Sunday, September 24, 2017

People of a Different Color

Song 374: 7 weeks after my last personal friend song post, this week on the playlist you will find Everybody Woke Up Green by my good friend Joe Canzano, who also wrote the song, and you can hear a YouTube video of it here. The first time I heard Joe perform this tune, in the early 1990s, it became an instant favorite, and on the night when he showed up at the Jack Hardy songwriter gathering on Houston St., I suggested that he use it as his calling card, which he did. As much as I always enjoyed the deft commentary on racism and other ethnic phobias embodied in this recording's lyrics, the current political environment has highlighted their meaning to a degree I could not have imagined 2 decades ago. Given recent racist episodes in Ferguson and other similar events across the country, the line about cops out in Loa Angeles might sound odd at first, but if you recall the Rodney King riots of 1992, then you understand that while the bad news has lately come from other places, L.A. certainly earned its reference in the words here. I savor the science-fiction vision of a world where everyone's skin has turned green, and the folks at Breitbart etc. would plead for a new method to determine who we're supposed to hate. To give Joe the last word, truly, there is no proper color to cover ignorance.
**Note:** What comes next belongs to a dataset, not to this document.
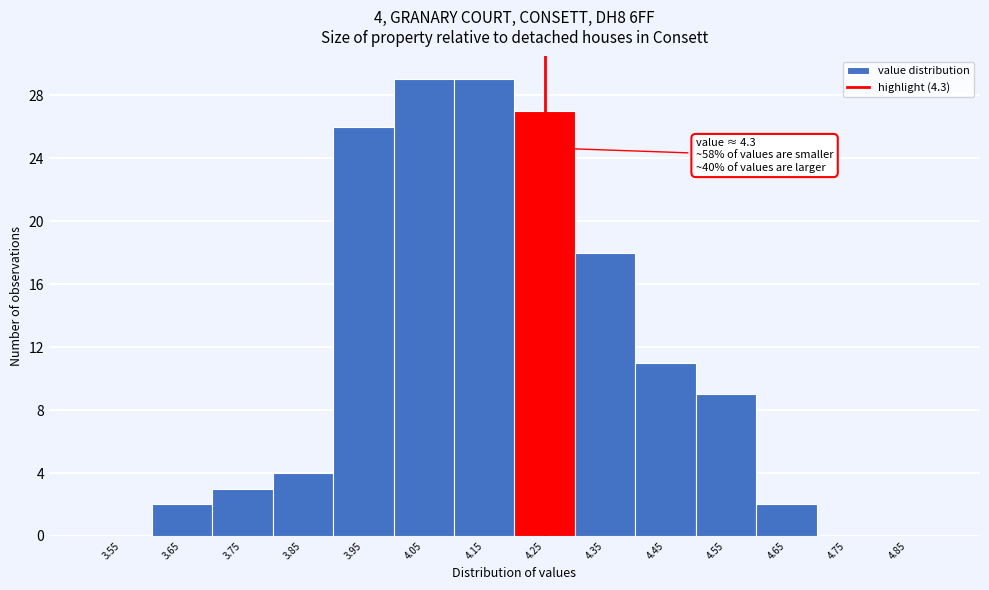

Reading right to left, list all the values displayed in this chart.

4.85=0	4.75=0	4.65=2	4.55=9	4.45=11	4.35=18	4.25=27	4.15=29	4.05=29	3.95=26	3.85=4	3.75=3	3.65=2	3.55=0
Sunday, September 17, 2017

Celebrating the Season

Song 373: For the last post before autumn officially begins, I wanted to add A Summer Song by Chad and Jeremy, written by Chad Stuart, Clive Metcalfe and Keith Noble, onto the playlist, and you can view a YouTube video of it here. This hit actually came along in the early fall of 1964, 8 months after the Beatles had rocked my world, with Chad and Jeremy creating their own kind of magic noise as part of the British Invasion that the Fab Four had launched. My good friend Ed (the subject of my tune So Long Friend) enjoyed the music of this duo as much as I did, and he at some point acquired the Yesterday’s Gone LP that contained this cut, which meant that I got to savor its catchy melody and wistful lyrics many times during my teenage years. Soon enough, autumn leave must fall, (in my area they already started coming down, even though the fall doesn’t formally arrive until later this week), and the good things of summer will end, but when the rain beats against my window pane, this record can offer some comfort, and serve as a reminder to think of summer days again. On a side note, you can watch a YouTube lyric video of my track So Long Friend just by clicking on the title.

Sunday, September 10, 2017

Words of Warning

Song 372: This week on the playlist you can hear London Calling by The Clash, written by Joe Strummer and Mick Jones, and you can watch a YouTube video of it here. With Hurricane Irma hitting the coast of FL, threatening nuclear facilities there, this track about the hazards of a nuclear meltdown seems to fit the current moment. My initial impression of the British punk bands was that the press about them made them sound a lot cooler than their actual records did, but when this single came along near the end of 1979, I definitely liked what I heard. I had started to make the anti-nuke rally scene, and in addition, I had written a tune about Three Mile Island called Wind Whistle, but in that long-ago era before azlyrics.com and musixmatch.com, not knowing all of the lines on this cut, I picked up more of an anti-nuclear war message, without realizing that the words could also refer to nuclear power plant troubles. I sincerely hope that A nuclear error does not occur in FL due to Irma (or anything else), but that very possibility should serve as a reminder of the dangers that nuclear power plants can pose, and the fact that everyone will be better off when all such facilities are retired, and that we should not build any more of them. On that note, you can watch a YouTube lyric video of my song Wind Whistle just by clicking on the title.

Sunday, September 3, 2017

Heavy Work

Song 371: This week’s playlist track is Sixteen Tons by Tennessee Ernie Ford, written by Merle Travis, and you can find the YouTube video of it here. It seems appropriate, in honor of Labor Day, to post a work song, and I learned this golden oldie at quite a young age, though when I first heard it, on a TV show in the early 1960s, it had already been around for a few years. It also appeared among my Ohio relatives' extensive country collection, so during our even-numbered-year summer visits there in that decade, I would usually include this record as part of my listening fun, with my aunt and uncle letting me choose the discs I wanted to spin. While my father didn’t work in a coal mine, what he got from his full-time job was also another day older and deeper in debt, which is a line that came from a letter written to the songwriter by his brother. It was their father, a coal miner, who said to them, "I can’t afford to die. I owe my soul to the company store." All too often in our history, a group of wealthy greed-heads have succeeded in dividing and conquering the working class, through techniques such as segregation, racism and xenophobia, to keep the workers from uniting in large-enough numbers to demand and receive a living wage. Until laborers get beyond such divisions, most of them will continue to owe their souls to the company store.